What to produce:
Extend the blog post below about a bank robbery and Consol's land purchases, picking up right after its last sentence.

Selected excerpt:
Some Rob You With a Six-Gun

Category: default || By jt3y

Speaking of Mifflin Township (were we? sort of), its direct lineal successor made national news this week when a 74-year-old woman was charged with robbing the National City Bank branch inside the Shop 'n Save at Century Square.

Take a look at the pictures by the Tribune-Review's Andrew Russell and the Post-Gazette's V.W.H. Campbell Jr. No offense, and I say this with all due respect, but I wouldn't be surprised if the suspect was going to use the money for a new set of false teeth. I'm no cover model myself, but mercy.

...

Down in Morris Township, a rural community south of "little Washington" on I-79, Scott Beveridge writes in the Observer-Reporter that Consol, the former Consolidation Coal Co., based in Upper St. Clair, has purchased $18 million in property in Washington and Greene counties over the past three years. It intends to longwall mine the ground below, and since longwall mining invariably causes the land on the surface to collapse, Consol has decided it's cheaper to just buy any affected properties than to try and fix them.

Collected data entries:
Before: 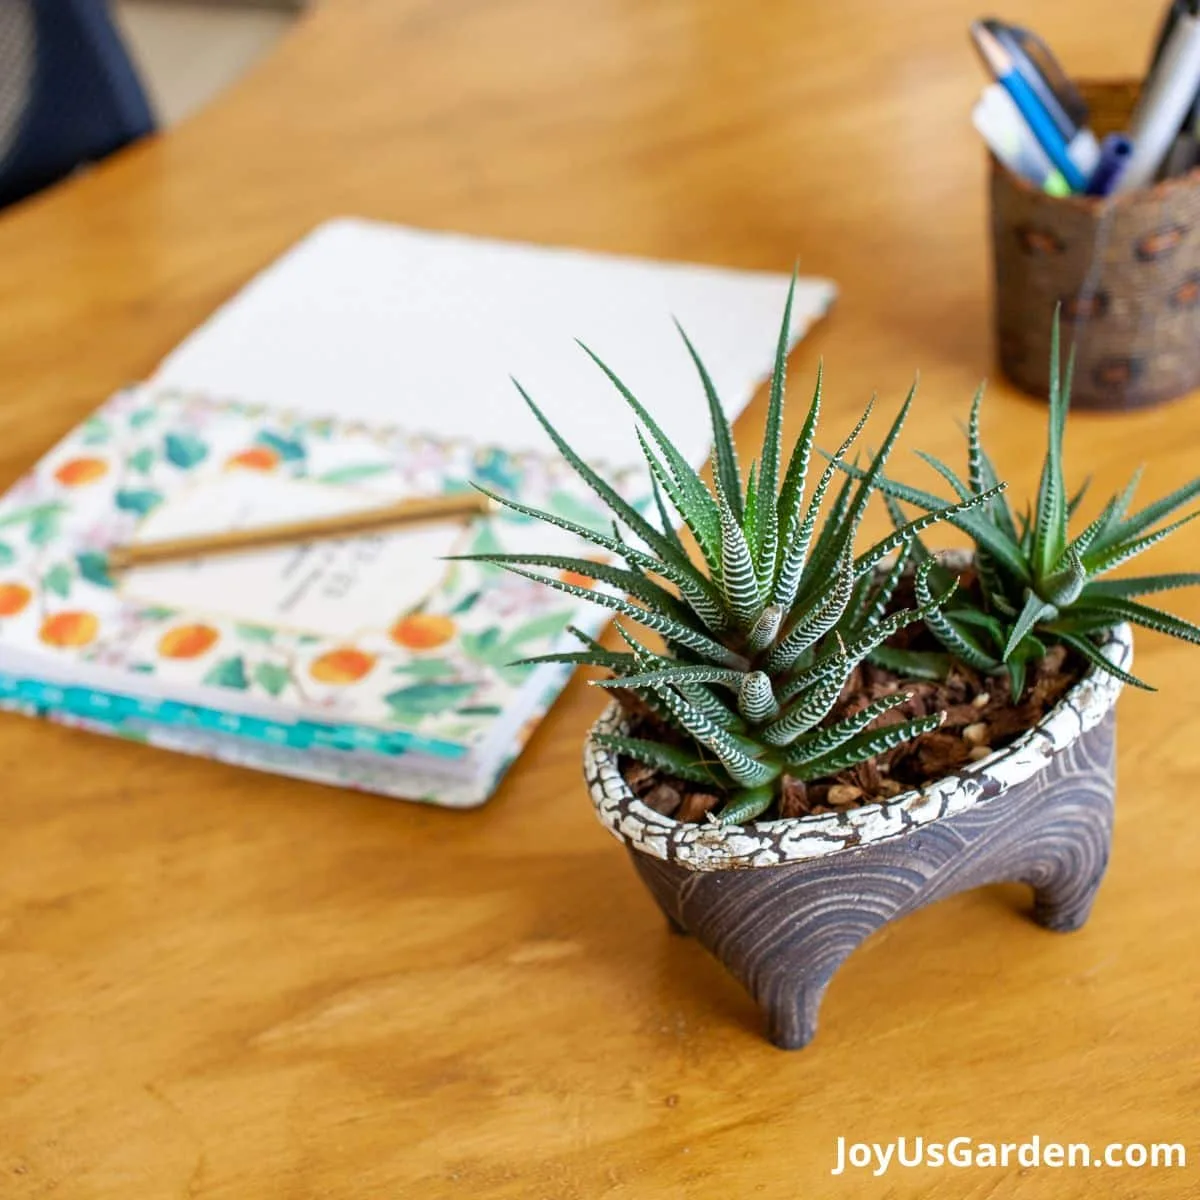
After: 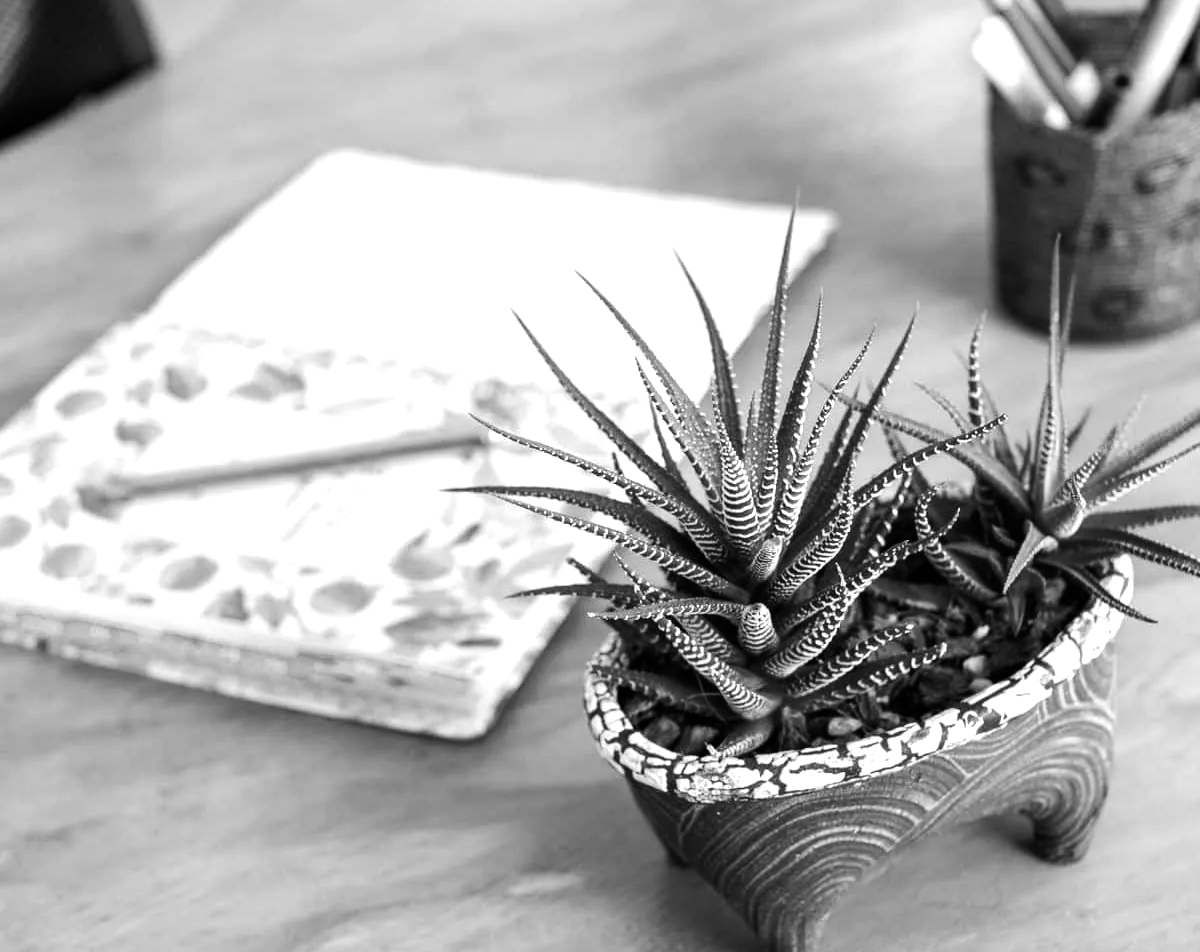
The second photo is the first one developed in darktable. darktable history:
tone equalizer: -8 EV -0.75 EV, -7 EV -0.7 EV, -6 EV -0.6 EV, -5 EV -0.4 EV, -3 EV 0.4 EV, -2 EV 0.6 EV, -1 EV 0.7 EV, +0 EV 0.75 EV, edges refinement/feathering 500, mask exposure compensation -1.57 EV, preserve details no
monochrome: a 30.25, b 92.03
crop and rotate: top 5.667%, bottom 14.937%
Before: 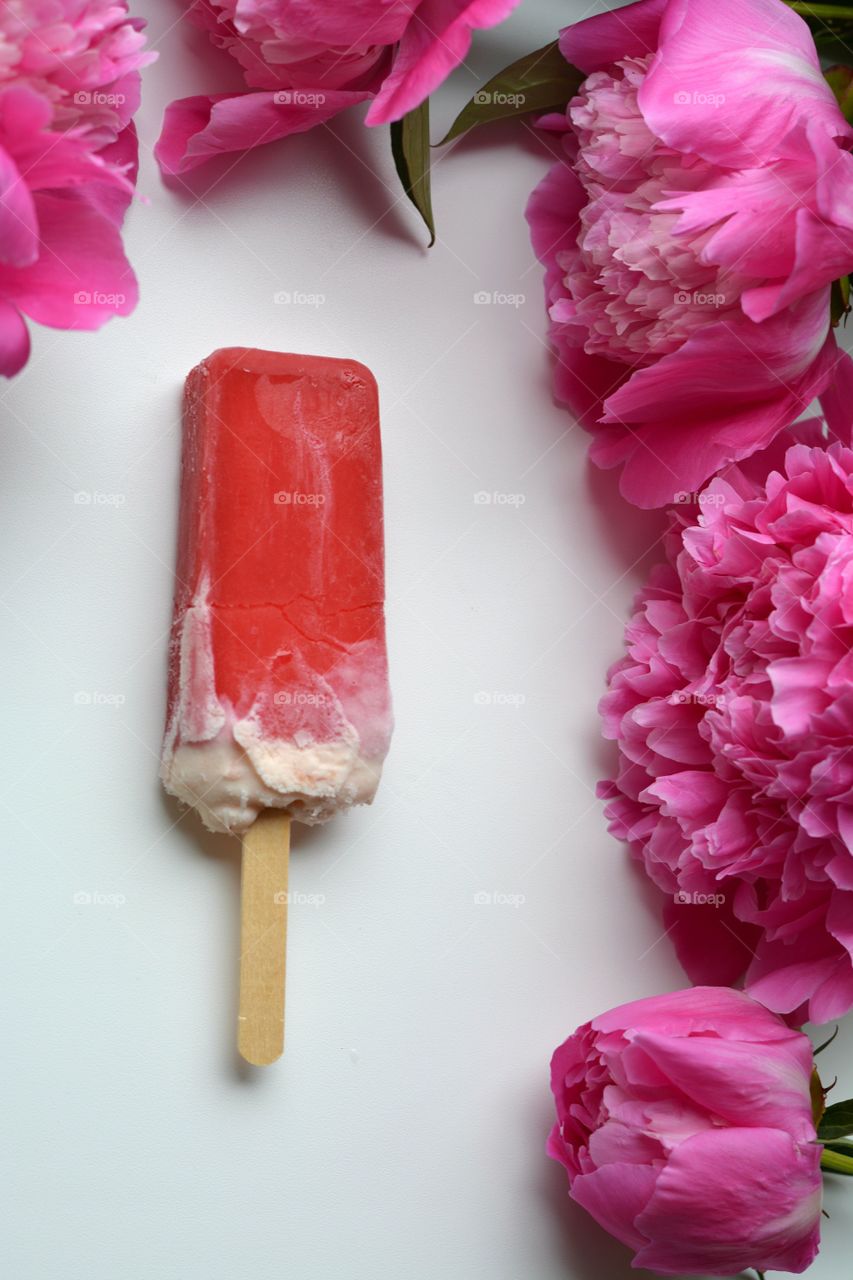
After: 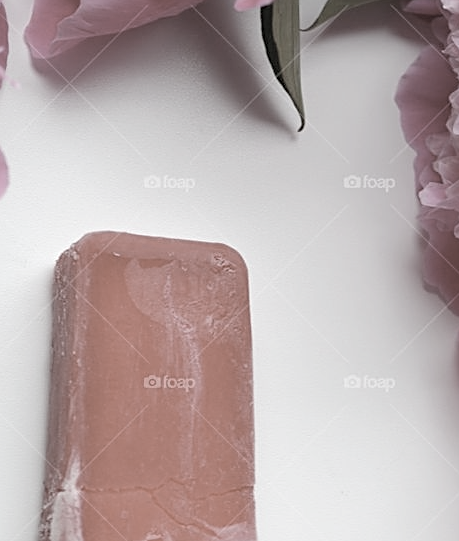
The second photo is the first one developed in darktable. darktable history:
sharpen: on, module defaults
contrast brightness saturation: brightness 0.18, saturation -0.5
color correction: saturation 0.57
crop: left 15.306%, top 9.065%, right 30.789%, bottom 48.638%
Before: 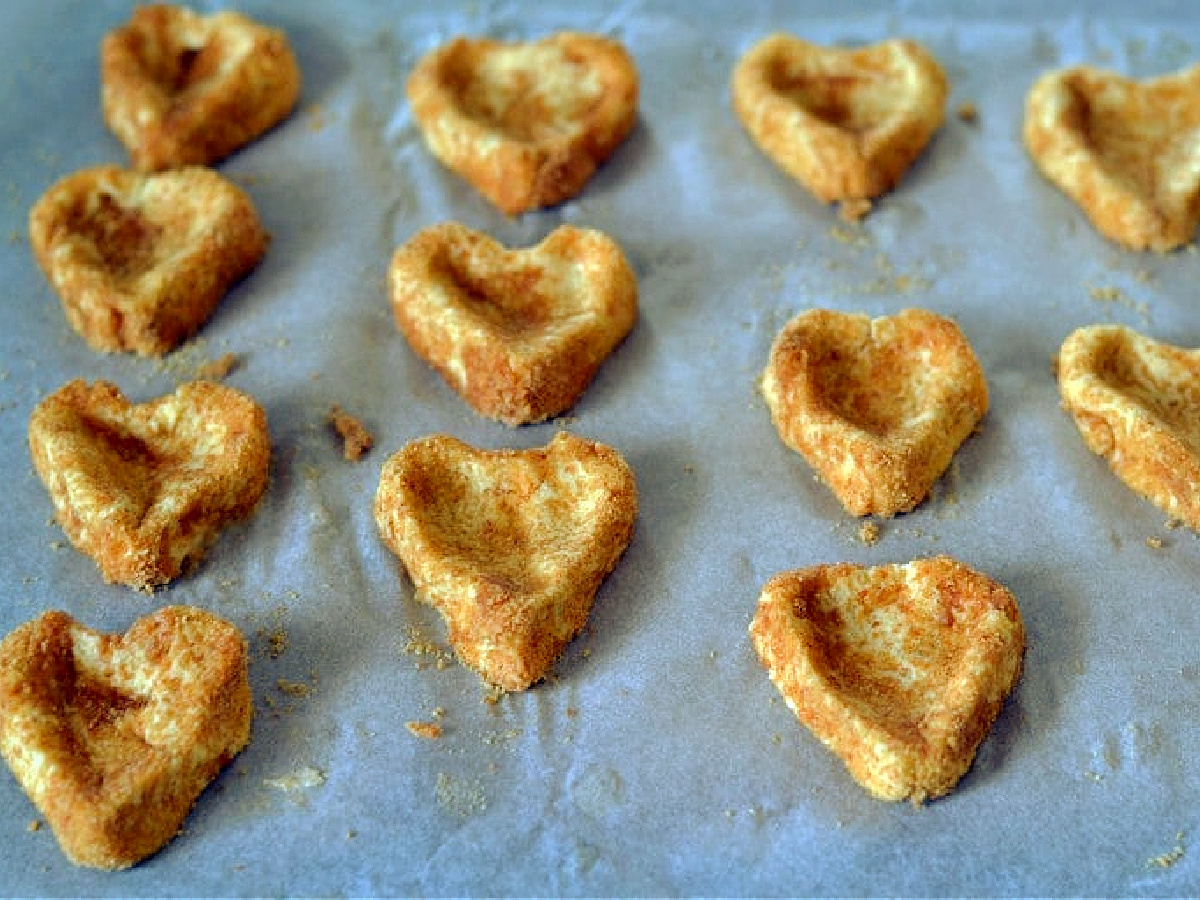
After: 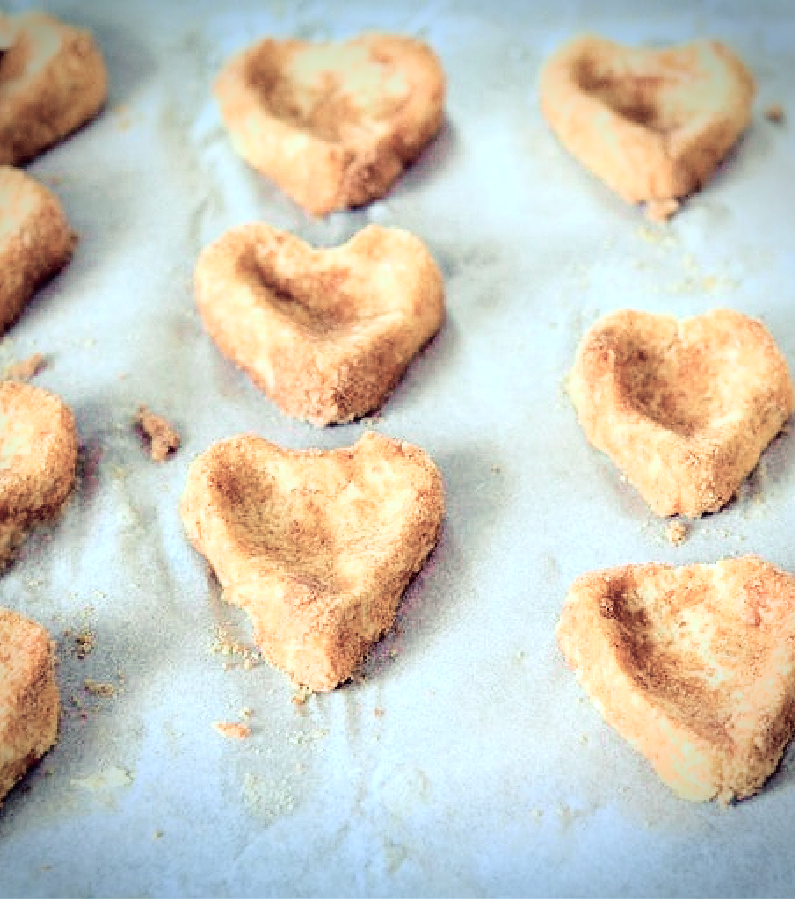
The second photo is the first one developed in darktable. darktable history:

Answer to this exercise:
In Morris, that's left the township studded with abandoned houses that are now being stripped of valuables and recyclables. One of the homes is a stately Victorian once owned by a prominent local family.

But the best is yet to come:

When completed over the next several years, the coal preparation plant will have the capacity to process 10 million tons of coal a year.


The plant will create a massive industrial complex in what was an otherwise sleepy country landscape, (township supervisor Scott) Finch said.


"It was a beautiful place," Finch said. "I know we can't stop it and the country needs the coal."


They call the people taking the plumbing and the siding and the mantelpieces from the houses "thieves." They call the coal operators "businessmen." Try to keep that straight, OK?

...

"And daddy won't you take me back to Muhlenberg County,
"Down by the Green River where Paradise lay.
"Well, I'm sorry my son, but you're too late in asking:
"Mister Peabody's coal train has hauled it away."

--- John Prine, "Paradise"

...

Muhlenberg County's almost 500 miles from Prosperity, Pa., but somehow, it seems much closer.

...

And finally, remember when that dingbat columnist from Denver slagged off Picksberg, and all of the yobbos wrote him nasty letters?

The same thing happened in Baltimore to a columnist at The Sun, Susan Reimer, when she had the temerity to write nice things about Picksberg:

On Super Bowl Sunday, I wrote what I thought was a sweet, sweet Valentine to my hometown, Pittsburgh, which happened to have a football team in the big game that day.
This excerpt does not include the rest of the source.